Теперь надо тебе сказать про тех двух полицаев из Сельца. Одного ты уже знаешь, это бывший знакомый прокурора - Лавченя Владимир. Оказывается, был он не тем, за кого мы его поначалу приняли. Правда, в полицию пошел сам или принудили, теперь уже не дознаться, но зимой в сорок третьем немцы расстреляли его в Новогрудке. Дядька, в общем, оказался хороший, много добра нам сделал и в этой истории с хлопцами сыграл довольно пристойную роль. Лавченя был молодец, хоть и полицай. А вот второй оказался последним гадом. Не помню уже его фамилии, но по селам его звали Каин. И вправду был Каин, много бед принес людям. До войны жил с отцом на хуторе, был молодой, неженатый - парень как парень. Вроде никто про него, довоенного, плохого слова сказать не мог, а пришли немцы - переродился человек. Вот что значат условия. Наверно, в одних условиях раскрывается одна часть характера, а в других - другая. Поэтому у каждого времени свои герои. Вот и в этом Каине до войны сидело себе потихоньку что-то подлое, и если бы не эта передряга, может, и не вылезло бы наружу. А тут вот поперло. С усердием служил немцам, ничего не скажешь. Его руками тут много чего наделано. Осенью раненых командиров расстрелял. С лета скрывались в лесу четверо раненых, из местных кое-кто знал, да помалкивал. А этот выследил, отыскал в ельнике земляночку и с дружками перебил всех ночью. Усадьбу нашего связного Криштофоровича спалил. Сам Криштофорович успел скрыться, а остальных - стариков родителей, жену с детьми - всех расстреляли. Над евреями в местечке издевался, облавы устраивал. Да мало чего! Летом сорок четвертого куда-то исчез. Может, где получил пулю, а может, и сейчас где-либо роскошествует на Западе. Такие и в огне не горят и в воде не тонут.

Так вот этот Каин все-таки что-то заподозрил вокруг Морозовой школы. Каким ни был Мороз осторожным, но что-то вылезло, как шило из мешка. Должно быть, дошло и до ушей полиции.

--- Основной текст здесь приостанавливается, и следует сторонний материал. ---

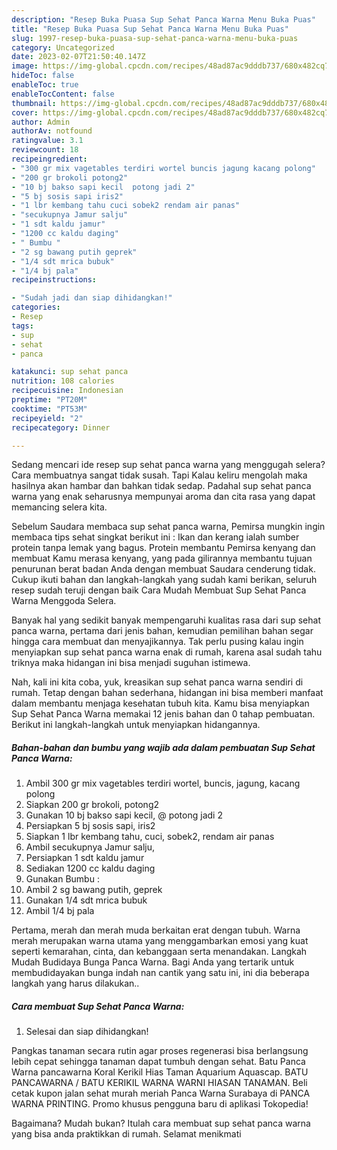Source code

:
 ```yaml
---
description: "Resep Buka Puasa Sup Sehat Panca Warna Menu Buka Puas"
title: "Resep Buka Puasa Sup Sehat Panca Warna Menu Buka Puas"
slug: 1997-resep-buka-puasa-sup-sehat-panca-warna-menu-buka-puas
category: Uncategorized
date: 2023-02-07T21:50:40.147Z
image: https://img-global.cpcdn.com/recipes/48ad87ac9dddb737/680x482cq70/sup-sehat-panca-warna-foto-resep-utama.jpg
hideToc: false
enableToc: true
enableTocContent: false
thumbnail: https://img-global.cpcdn.com/recipes/48ad87ac9dddb737/680x482cq70/sup-sehat-panca-warna-foto-resep-utama.jpg
cover: https://img-global.cpcdn.com/recipes/48ad87ac9dddb737/680x482cq70/sup-sehat-panca-warna-foto-resep-utama.jpg
author: Admin
authorAv: notfound
ratingvalue: 3.1
reviewcount: 18
recipeingredient:
- "300 gr mix vagetables terdiri wortel buncis jagung kacang polong"
- "200 gr brokoli potong2"
- "10 bj bakso sapi kecil  potong jadi 2"
- "5 bj sosis sapi iris2"
- "1 lbr kembang tahu cuci sobek2 rendam air panas"
- "secukupnya Jamur salju"
- "1 sdt kaldu jamur"
- "1200 cc kaldu daging"
- " Bumbu "
- "2 sg bawang putih geprek"
- "1/4 sdt mrica bubuk"
- "1/4 bj pala"
recipeinstructions:

- "Sudah jadi dan siap dihidangkan!"
categories:
- Resep
tags:
- sup
- sehat
- panca

katakunci: sup sehat panca 
nutrition: 108 calories
recipecuisine: Indonesian
preptime: "PT20M"
cooktime: "PT53M"
recipeyield: "2"
recipecategory: Dinner

---
```



Sedang mencari ide resep sup sehat panca warna yang menggugah selera? Cara membuatnya sangat tidak susah. Tapi Kalau keliru mengolah maka hasilnya akan hambar dan bahkan tidak sedap. Padahal sup sehat panca warna yang enak seharusnya mempunyai aroma dan cita rasa yang dapat memancing selera kita.


Sebelum Saudara membaca sup sehat panca warna, Pemirsa mungkin ingin membaca tips sehat singkat berikut ini : Ikan dan kerang ialah sumber protein tanpa lemak yang bagus. Protein membantu Pemirsa kenyang dan membuat Kamu merasa kenyang, yang pada gilirannya membantu tujuan penurunan berat badan Anda dengan membuat Saudara cenderung tidak. Cukup ikuti bahan dan langkah-langkah yang sudah kami berikan, seluruh resep sudah teruji dengan baik Cara Mudah Membuat Sup Sehat Panca Warna Menggoda Selera.

Banyak hal yang sedikit banyak mempengaruhi kualitas rasa dari sup sehat panca warna, pertama dari jenis bahan, kemudian pemilihan bahan segar hingga cara membuat dan menyajikannya. Tak perlu pusing kalau ingin menyiapkan sup sehat panca warna enak di rumah, karena asal sudah tahu triknya maka hidangan ini bisa menjadi suguhan istimewa.


Nah, kali ini kita coba, yuk, kreasikan sup sehat panca warna sendiri di rumah. Tetap dengan bahan sederhana, hidangan ini bisa memberi manfaat dalam membantu menjaga kesehatan tubuh kita. Kamu bisa menyiapkan Sup Sehat Panca Warna memakai 12 jenis bahan dan 0 tahap pembuatan. Berikut ini langkah-langkah untuk menyiapkan hidangannya.

<!--inarticleads1-->

##### Bahan-bahan dan bumbu yang wajib ada dalam pembuatan Sup Sehat Panca Warna:

1. Ambil 300 gr mix vagetables terdiri wortel, buncis, jagung, kacang polong
1. Siapkan 200 gr brokoli, potong2
1. Gunakan 10 bj bakso sapi kecil, @ potong jadi 2
1. Persiapkan 5 bj sosis sapi, iris2
1. Siapkan 1 lbr kembang tahu, cuci, sobek2, rendam air panas
1. Ambil secukupnya Jamur salju,
1. Persiapkan 1 sdt kaldu jamur
1. Sediakan 1200 cc kaldu daging
1. Gunakan  Bumbu :
1. Ambil 2 sg bawang putih, geprek
1. Gunakan 1/4 sdt mrica bubuk
1. Ambil 1/4 bj pala


Pertama, merah dan merah muda berkaitan erat dengan tubuh. Warna merah merupakan warna utama yang menggambarkan emosi yang kuat seperti kemarahan, cinta, dan kebanggaan serta menandakan. Langkah Mudah Budidaya Bunga Panca Warna. Bagi Anda yang tertarik untuk membudidayakan bunga indah nan cantik yang satu ini, ini dia beberapa langkah yang harus dilakukan.. 

<!--inarticleads2-->

##### Cara membuat Sup Sehat Panca Warna:


1. Selesai dan siap dihidangkan!

Pangkas tanaman secara rutin agar proses regenerasi bisa berlangsung lebih cepat sehingga tanaman dapat tumbuh dengan sehat. Batu Panca Warna pancawarna Koral Kerikil Hias Taman Aquarium Aquascap. BATU PANCAWARNA / BATU KERIKIL WARNA WARNI HIASAN TANAMAN. Beli cetak kupon jalan sehat murah meriah Panca Warna Surabaya di PANCA WARNA PRINTING. Promo khusus pengguna baru di aplikasi Tokopedia! 

Bagaimana? Mudah bukan? Itulah cara membuat sup sehat panca warna yang bisa anda praktikkan di rumah. Selamat menikmati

Однажды перед весной (снег уже начал таять) и нагрянула эта полиция в школу. Там как раз шли занятия - человек двадцать детворы в одной комнатенке за двумя длинными столами. И вдруг врывается Каин, с ним еще двое и немец - офицер из комендатуры. Учинили обыск, перетрясли ученические сумки, проверили книжки. Ну, ясное дело, ничего не нашли - что можно найти у детишек в школе? Никого и не забрали. Только учителю допрос устроили, часа два по разным вопросам гоняли. Но обошлось.

И тогда ребятишки, что учились у Мороза, и тот переросток Бородич что-то задумали. В общем-то они были откровенны с учителем, а тут затаились даже от него. Однажды, правда, этот Бородич будто между прочим, намекнул, что неплохо бы пристукнуть Каина. Есть, мол, такая возможность. Но Мороз категорически запретил это делать. Сказал, что, если потребуется, пристукнут без них. Самовольничать в войну не годится. Бородич не стал возражать, вроде бы согласился. Но такой уж был этот хлопец, что если втемяшится что в голову, то не скоро расставался он с этой мыслью. А мысли у него всегда были одна отчаяннее другой.

Дальше мне уже рассказывал сам Миклашевич, так что можно считать, что все тут чистая правда.